You know that your local zoning ordinance is too complicated if you need a separate handbook to explain it to citizens. From the Big Apple:

[The differences between the City's zoning districts] are hard to extract from the arcane Zoning Resolution, the document that governs land use in New York City. But they are made graphically clear in the Zoning Handbook, which the Department of City Planning released last week. It is the first new edition of the handbook in 16 years.

"The multivolume Zoning Resolution is like hieroglyphics, known only to the priests of zoning," said Prof. Ross Sandler, director of the Center for New York City Law at the New York Law School in Manhattan. "Opening the Zoning Handbook is like discovering the Rosetta Stone."
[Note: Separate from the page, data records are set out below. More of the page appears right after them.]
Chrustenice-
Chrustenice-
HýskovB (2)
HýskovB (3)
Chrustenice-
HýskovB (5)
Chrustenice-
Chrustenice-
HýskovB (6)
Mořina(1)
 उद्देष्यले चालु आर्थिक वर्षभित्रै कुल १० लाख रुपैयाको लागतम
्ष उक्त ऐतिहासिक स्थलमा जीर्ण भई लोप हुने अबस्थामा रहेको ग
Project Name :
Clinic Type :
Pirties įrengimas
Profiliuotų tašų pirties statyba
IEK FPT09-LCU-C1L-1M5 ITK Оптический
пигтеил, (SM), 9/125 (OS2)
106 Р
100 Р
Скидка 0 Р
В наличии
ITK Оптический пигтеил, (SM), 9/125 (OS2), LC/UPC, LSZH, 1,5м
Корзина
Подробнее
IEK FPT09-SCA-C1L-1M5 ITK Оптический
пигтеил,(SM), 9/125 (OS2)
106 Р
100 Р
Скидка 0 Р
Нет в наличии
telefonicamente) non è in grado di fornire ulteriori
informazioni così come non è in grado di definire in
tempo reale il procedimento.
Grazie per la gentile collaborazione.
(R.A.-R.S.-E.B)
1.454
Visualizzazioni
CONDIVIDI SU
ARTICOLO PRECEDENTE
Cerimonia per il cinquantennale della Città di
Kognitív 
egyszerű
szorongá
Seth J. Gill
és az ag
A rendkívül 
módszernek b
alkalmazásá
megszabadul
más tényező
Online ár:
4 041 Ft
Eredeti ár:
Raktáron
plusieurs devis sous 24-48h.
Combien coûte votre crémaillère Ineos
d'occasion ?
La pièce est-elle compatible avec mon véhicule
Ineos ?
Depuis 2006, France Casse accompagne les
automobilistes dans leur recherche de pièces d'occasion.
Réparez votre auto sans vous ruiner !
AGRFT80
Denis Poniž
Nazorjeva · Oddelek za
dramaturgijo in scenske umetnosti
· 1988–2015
The handbook is an abundantly illustrated gazetteer of the city's zoning districts: residential (R), commercial (C) and manufacturing (M). It shows what those mysterious letters and numbers mean in three-dimensional form, using diagrams and color photographs of actual buildings, from single-family homes perched on ample front yards (R1-1) to the densely packed canyon of Lexington Avenue (C6-6).

A handbook like this certainly makes things easier for those of us who prefer to process visual information over text. But just a cursory look at the handbook makes it clear just how micromanaged land use is in NYC. Check out the R2A residential zoning district, for example; it specifies minimum lot width, minimum lot area, floor-area ratio, maximum lot coverage, front and rear yard minimum depths, minimum side yard widths, minimum driveway length, max building height, max perimeter wall height, and minimum parking requirements. Imagine yourself as an architect or builder...once you shape your design to fit all of those mandatory specifications, how much room is left for innovative design? Creativity is micromanaged away by zoning in favor of stale conformity.

To be fair, most local zoning and subdivision ordinances in the U.S. are just as specific and cumbersome as NYC's, it's just that they often lack the visual component to help people easily understand just how regulated they are.